Food enters the digestive system through the mouth where it is broken down into small pieces as its chewed before swallowing and then the food passes through the oesophagus Into the stomach and the small intestine where it is digested and the food is absorbed into the bloodstream in the small intestine. The small intestine has a large surface area as it is covered in very small finger-like villi which stick out to give a large surface area. They are very thin, just one cell thick to allow nutrients to pass into the bloodstream quickly.

Excess water is absorbed back into the body in the large intestine. Any undigested food passes out of the body through the anus.

The liver and pancreas play an important part in the digestion process as the Liver produces bile which helps in digesting fats and oils. The pancreas produces biological catalysts called digestive enzymes which are used to speed up the digestive process.

Enzymes are not living things, they are a special protein which is able to break large molecules into small molecules and there are many different types of enzymes which can break down different nutrients.

Carbohydrate enzymes break starch down into sugar which actually starts within the mouth as saliva contains amylase with is a starch-digesting enzyme.

Lipase enzymes are used to turn fats and oils into fatty acids and glycerol. Digestion of fat is helped by bile that is made in the liver. Bile breaks fat into small droplets that make it easier for the lipase enzymes to work. The bile itself is not an enzyme.

Protease enzymes are used to break down proteins into amino acids. Digestion of proteins is assisted by the acid in the stomach which also helps to kill micro-organisms that may be in the food.

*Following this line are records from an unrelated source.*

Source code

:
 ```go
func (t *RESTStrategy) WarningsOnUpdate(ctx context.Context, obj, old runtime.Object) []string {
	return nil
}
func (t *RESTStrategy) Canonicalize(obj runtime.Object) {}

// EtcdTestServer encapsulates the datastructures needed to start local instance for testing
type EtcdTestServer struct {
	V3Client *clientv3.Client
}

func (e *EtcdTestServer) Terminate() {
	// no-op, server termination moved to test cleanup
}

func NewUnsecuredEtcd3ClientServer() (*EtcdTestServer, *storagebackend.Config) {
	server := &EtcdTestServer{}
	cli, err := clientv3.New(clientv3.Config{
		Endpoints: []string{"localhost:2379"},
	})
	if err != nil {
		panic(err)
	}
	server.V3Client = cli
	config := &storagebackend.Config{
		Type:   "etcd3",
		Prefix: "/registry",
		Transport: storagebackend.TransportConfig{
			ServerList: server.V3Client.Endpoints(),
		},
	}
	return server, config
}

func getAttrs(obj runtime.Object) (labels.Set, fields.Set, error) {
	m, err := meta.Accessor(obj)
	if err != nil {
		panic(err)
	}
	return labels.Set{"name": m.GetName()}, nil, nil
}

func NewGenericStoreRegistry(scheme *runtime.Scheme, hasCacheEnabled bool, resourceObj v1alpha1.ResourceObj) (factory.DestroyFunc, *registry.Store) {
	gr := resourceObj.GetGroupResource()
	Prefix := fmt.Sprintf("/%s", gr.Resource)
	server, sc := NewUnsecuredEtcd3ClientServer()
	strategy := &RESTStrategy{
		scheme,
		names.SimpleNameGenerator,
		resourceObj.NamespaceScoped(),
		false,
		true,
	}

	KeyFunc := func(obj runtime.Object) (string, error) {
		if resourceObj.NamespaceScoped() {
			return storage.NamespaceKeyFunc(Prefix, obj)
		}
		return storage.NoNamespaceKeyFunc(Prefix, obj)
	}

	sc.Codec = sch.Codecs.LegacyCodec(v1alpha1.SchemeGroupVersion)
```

Vitamin, minerals and water are already small enough to be absorbed by the body without having to be broken down by the digestive process.

The only thing the body cannot digest is dietary fibre which is passed out of the body. Fibre is important to encourage digestive transit through the body.

There are lots of bacteria in the digestive system and about half the dry weight of faeces consists of bacteria. Bacteria are important as they digest substances that cannot be digested such as certain carbohydrates, they produce some vitamins such as vitamin K and B and they reduce the chance of harmful bacteria multiplying which may cause disease.